Artifact Spotlight: An Epergne for the Ages—The Rayburn Family Centerpiece

By Margo McCutcheon, Site Educator, Sam Rayburn House State Historic Site 

For holidays or special occasions, dining tables may have a centerpiece in the middle of the table to represent the occasion. Hors d’oeuvres, small finger foods, and perhaps some decorative elements might provide the table with looks as well as usefulness before the main meal arrives.  

However, some clever person way-back-when asked themselves, “What if you could have a centerpiece that also serves food?” Now you have me today, writing about the epergne that sits on top of the china cabinet in the dining room of the Sam Rayburn House State Historic Site

An epergne (pronounced i-pәrn or eh-pern) is a centerpiece that could display multiple decorative or food objects at one time. Depending on the epergne’s construction, it could have a place for candles, flowers, candies or nuts, vinegar, or all of these things at once.  

This French creation from the 1600s reached neighboring England during the 1720s, and the middle class gained access to epergnes during the Victorian era (named after the reign of Queen Victoria from 1837 to 1901).  

As to the origin of the word “epergne,” it is similar to a French word for the idea of saving, l’épargne, perhaps as a reference to the saving of space on the table or the saving of time for serving food. Originally made from ornate metals like gold or silver, epergnes transitioned to glass and porcelain during the 1800s. With the use of non-metal materials came the more colorful types of epergnes that symbolized flowers, rather than serving merely as a vessel for flowers. 

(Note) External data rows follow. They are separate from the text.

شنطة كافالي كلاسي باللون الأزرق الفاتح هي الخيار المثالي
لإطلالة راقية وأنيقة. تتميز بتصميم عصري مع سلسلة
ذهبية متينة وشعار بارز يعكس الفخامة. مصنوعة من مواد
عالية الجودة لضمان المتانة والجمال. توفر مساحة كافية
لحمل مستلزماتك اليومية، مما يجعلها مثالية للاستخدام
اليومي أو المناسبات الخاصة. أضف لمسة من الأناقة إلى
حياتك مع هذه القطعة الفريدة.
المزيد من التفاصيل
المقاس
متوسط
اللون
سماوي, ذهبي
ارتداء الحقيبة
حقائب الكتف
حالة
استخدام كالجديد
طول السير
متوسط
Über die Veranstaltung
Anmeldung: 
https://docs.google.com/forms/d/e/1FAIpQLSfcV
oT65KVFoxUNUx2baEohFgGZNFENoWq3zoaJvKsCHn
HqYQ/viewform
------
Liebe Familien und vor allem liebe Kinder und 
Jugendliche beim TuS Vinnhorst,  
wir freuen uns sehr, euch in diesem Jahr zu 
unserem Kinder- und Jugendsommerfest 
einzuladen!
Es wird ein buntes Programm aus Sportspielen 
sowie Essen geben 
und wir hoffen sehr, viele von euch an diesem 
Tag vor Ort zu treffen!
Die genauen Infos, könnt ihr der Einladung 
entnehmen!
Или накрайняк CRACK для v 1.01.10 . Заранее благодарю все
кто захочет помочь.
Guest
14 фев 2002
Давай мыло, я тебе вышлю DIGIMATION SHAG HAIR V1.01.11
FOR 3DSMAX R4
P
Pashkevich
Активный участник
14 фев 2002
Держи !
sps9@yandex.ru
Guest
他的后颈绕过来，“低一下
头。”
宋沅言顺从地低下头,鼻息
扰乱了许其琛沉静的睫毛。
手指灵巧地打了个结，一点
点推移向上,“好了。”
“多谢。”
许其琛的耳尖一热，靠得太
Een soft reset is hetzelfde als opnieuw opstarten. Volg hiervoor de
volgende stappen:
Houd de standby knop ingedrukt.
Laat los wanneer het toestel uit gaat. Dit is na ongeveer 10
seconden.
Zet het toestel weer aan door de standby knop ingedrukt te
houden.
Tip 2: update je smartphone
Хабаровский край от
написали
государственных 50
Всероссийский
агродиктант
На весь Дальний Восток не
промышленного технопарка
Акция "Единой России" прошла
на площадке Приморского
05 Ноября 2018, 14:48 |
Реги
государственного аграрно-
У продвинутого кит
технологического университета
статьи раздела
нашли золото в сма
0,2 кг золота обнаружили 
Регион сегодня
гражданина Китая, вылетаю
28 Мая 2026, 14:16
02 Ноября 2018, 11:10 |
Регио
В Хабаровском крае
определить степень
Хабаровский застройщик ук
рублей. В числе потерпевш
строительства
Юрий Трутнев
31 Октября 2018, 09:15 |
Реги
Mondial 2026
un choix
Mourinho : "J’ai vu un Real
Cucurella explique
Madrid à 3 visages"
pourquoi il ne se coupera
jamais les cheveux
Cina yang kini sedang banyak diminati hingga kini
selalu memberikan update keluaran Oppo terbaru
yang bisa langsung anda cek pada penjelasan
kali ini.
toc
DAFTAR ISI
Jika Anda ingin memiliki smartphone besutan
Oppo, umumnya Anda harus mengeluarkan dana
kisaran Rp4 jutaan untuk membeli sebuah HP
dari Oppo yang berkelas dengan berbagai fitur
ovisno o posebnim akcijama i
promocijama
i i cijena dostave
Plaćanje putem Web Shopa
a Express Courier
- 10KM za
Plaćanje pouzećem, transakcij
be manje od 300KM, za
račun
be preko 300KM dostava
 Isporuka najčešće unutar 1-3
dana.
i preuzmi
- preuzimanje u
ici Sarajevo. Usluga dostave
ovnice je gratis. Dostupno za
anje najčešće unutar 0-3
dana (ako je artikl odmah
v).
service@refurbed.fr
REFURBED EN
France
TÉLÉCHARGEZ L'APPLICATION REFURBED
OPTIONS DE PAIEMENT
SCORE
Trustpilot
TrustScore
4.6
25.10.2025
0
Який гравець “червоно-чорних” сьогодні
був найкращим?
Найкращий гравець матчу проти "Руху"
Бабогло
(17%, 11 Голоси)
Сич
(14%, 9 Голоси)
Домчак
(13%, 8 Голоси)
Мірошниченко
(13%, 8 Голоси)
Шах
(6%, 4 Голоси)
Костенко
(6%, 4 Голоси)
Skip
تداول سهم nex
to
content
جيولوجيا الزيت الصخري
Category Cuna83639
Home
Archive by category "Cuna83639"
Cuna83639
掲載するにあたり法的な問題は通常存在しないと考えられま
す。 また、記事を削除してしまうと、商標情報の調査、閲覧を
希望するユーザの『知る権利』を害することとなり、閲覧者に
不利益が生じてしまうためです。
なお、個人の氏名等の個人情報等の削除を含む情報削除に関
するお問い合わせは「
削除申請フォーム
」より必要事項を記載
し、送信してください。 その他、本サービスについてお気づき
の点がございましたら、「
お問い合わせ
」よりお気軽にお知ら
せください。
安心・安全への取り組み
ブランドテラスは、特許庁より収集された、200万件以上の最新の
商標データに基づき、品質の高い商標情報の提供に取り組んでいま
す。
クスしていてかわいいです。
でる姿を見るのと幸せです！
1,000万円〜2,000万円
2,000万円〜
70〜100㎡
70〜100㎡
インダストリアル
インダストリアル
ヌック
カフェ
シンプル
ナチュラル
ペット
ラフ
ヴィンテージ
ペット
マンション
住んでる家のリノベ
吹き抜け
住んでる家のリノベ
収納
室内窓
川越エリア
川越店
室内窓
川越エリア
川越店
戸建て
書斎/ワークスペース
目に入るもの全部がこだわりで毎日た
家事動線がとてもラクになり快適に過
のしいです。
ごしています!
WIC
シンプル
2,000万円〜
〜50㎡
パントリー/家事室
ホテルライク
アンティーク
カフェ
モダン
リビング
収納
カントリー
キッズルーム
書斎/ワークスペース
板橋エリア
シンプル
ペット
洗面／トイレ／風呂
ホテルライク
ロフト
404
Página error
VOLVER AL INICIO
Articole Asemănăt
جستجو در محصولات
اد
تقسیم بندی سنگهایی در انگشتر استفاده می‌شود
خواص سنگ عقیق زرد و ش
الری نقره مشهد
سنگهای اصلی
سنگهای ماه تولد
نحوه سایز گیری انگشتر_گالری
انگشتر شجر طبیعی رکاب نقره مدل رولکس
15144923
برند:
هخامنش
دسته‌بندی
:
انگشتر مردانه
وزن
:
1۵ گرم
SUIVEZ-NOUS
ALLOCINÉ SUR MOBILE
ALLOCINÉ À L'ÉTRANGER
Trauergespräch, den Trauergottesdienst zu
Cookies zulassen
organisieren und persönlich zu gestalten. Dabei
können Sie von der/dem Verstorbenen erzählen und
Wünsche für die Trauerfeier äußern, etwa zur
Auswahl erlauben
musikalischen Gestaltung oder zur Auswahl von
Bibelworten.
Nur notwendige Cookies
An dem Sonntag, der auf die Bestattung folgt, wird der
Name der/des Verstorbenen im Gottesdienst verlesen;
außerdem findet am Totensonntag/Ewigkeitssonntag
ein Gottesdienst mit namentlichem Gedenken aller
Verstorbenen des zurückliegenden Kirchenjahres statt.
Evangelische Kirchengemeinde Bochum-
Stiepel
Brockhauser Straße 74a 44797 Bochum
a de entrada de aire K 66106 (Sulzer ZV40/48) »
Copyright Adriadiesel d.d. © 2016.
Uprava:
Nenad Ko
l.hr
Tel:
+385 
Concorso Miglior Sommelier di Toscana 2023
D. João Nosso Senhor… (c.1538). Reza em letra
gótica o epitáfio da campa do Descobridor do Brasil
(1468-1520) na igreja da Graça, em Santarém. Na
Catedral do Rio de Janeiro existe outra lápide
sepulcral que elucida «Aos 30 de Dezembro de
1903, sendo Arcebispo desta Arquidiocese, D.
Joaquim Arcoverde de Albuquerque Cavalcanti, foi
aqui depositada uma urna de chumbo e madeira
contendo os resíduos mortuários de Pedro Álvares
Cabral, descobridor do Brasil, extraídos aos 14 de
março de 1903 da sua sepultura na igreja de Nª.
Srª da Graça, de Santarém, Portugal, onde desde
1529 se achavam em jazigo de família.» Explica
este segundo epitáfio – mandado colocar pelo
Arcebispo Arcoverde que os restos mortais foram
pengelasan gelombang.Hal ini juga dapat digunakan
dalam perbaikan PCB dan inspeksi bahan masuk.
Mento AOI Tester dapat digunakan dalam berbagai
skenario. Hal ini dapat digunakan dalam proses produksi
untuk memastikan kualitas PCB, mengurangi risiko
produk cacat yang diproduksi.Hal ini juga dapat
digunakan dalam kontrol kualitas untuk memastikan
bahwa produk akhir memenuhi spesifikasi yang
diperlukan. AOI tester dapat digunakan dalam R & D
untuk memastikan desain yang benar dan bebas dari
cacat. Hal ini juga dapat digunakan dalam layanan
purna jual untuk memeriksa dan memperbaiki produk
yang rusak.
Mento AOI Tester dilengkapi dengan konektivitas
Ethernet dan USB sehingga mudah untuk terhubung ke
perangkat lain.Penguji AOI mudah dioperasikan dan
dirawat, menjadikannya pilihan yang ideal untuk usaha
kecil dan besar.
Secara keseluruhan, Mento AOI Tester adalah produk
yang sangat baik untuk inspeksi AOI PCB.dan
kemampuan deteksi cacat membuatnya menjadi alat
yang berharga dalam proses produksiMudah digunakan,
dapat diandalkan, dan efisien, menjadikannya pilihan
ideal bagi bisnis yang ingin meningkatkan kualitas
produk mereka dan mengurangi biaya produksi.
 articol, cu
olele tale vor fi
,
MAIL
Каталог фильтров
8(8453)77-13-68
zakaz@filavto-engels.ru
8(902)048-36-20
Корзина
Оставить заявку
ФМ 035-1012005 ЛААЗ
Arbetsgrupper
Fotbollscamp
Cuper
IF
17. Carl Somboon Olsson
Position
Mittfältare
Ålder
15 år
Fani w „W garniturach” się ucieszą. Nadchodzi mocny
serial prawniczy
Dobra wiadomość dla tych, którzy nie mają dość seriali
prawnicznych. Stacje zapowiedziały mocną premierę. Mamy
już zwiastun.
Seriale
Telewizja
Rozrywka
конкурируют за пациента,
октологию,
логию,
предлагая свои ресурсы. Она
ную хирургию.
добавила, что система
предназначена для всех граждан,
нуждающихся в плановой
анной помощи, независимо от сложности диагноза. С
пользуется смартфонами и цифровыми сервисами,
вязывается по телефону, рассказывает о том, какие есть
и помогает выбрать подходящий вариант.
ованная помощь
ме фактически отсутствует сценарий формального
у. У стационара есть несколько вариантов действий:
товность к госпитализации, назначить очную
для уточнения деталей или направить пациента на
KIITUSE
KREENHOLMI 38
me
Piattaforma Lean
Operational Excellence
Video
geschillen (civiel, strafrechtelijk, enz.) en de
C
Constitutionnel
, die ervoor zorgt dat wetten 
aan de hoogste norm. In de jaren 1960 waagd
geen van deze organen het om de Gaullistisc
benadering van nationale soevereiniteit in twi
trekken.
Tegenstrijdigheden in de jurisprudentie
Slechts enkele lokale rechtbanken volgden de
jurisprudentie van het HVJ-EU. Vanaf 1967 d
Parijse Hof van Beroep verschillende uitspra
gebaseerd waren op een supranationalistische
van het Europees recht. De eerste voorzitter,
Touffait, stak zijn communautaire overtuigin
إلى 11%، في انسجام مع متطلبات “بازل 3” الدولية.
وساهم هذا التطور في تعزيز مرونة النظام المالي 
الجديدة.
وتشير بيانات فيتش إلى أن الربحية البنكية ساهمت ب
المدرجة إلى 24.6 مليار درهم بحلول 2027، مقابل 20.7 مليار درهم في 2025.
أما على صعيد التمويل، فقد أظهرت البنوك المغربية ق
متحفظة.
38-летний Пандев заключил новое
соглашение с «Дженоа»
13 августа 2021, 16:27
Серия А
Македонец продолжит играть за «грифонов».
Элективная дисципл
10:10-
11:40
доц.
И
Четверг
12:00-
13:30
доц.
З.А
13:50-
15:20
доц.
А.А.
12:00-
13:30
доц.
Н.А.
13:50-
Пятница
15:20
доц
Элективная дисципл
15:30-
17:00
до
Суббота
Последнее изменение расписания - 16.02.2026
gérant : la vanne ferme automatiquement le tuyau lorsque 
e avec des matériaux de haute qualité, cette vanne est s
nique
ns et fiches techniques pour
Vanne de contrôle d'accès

Vastly different styles of epergnes exist, but they do have a basic shape in common. A towering column might contain a channel in which to place flowers or candles. At the base of the column, there might be a bowl or dish for holding liquids or small treats.  

Some epergnes have branching pieces that lead to dishes or other designs useful for holding ornamentation of some sort. Whether they resemble a simple glass vase or a complex, silver food carousel, epergnes are obviously a well-crafted piece of home décor. 

The Rayburn epergne stands 48 centimeters high by 22 centimeters wide. The top portion is made of blue and white glass with gold painted details, making the design resemble a tulip. This top connects to the center piece with brass machine bolt connectors.  

The center is a shallow bowl made of milk glass with a gilt-edge trim and decorative flowers painted on the outside. Holding up the epergne is a clear, cut glass stand. Despite its intended use as a centerpiece, the Rayburns likely moved the item to wherever it was needed.  

There is a picture of the epergne on a side table between former First Lady Elizabeth “Bess” Truman and her husband, former President Harry Truman, at what was possibly a reception at the Rayburn home after the dedication of the Sam Rayburn Library in 1957. 

Tom and Lula Gooch of Dallas gifted the epergne to Sam and Lucinda “Miss Lou” Rayburn in December 1950. Tom has an elementary school in Dallas named for him. A member of one of the oldest families in Dallas, Gooch ran what became the Dallas Times Herald from 1941 until 1952, the year he died.  

In addition to his newspaper duties, he held prominent positions with the State Fair of Texas, the Dallas Metropolitan Opera, and KRLS radio. Sam Rayburn wrote to the couple, “The beautiful Christmas remembrance you sent me was received. I don’t know what to call it, but Miss Lou does. I do want to say that it is one of the most beautiful, and I might say gorgeous things that it has ever been my privilege to possess. You both always do so many fine and lovely things that there is never a day that I don’t think of you with love and good wishes.” 

We do not know when or where this epergne was made, but its quality craftsmanship is obvious to those who see it. The Rayburn family must have felt the same way, since the epergne is in excellent condition for being at least seventy years old. Sam Rayburn did not know what to call the epergne when he got it, but he took care of it and made sure whoever visited his home, then and now, got to see it. Whether you enjoy fancy centerpieces, art, furniture, history, culture, or old homes, the Sam Rayburn House has something to offer.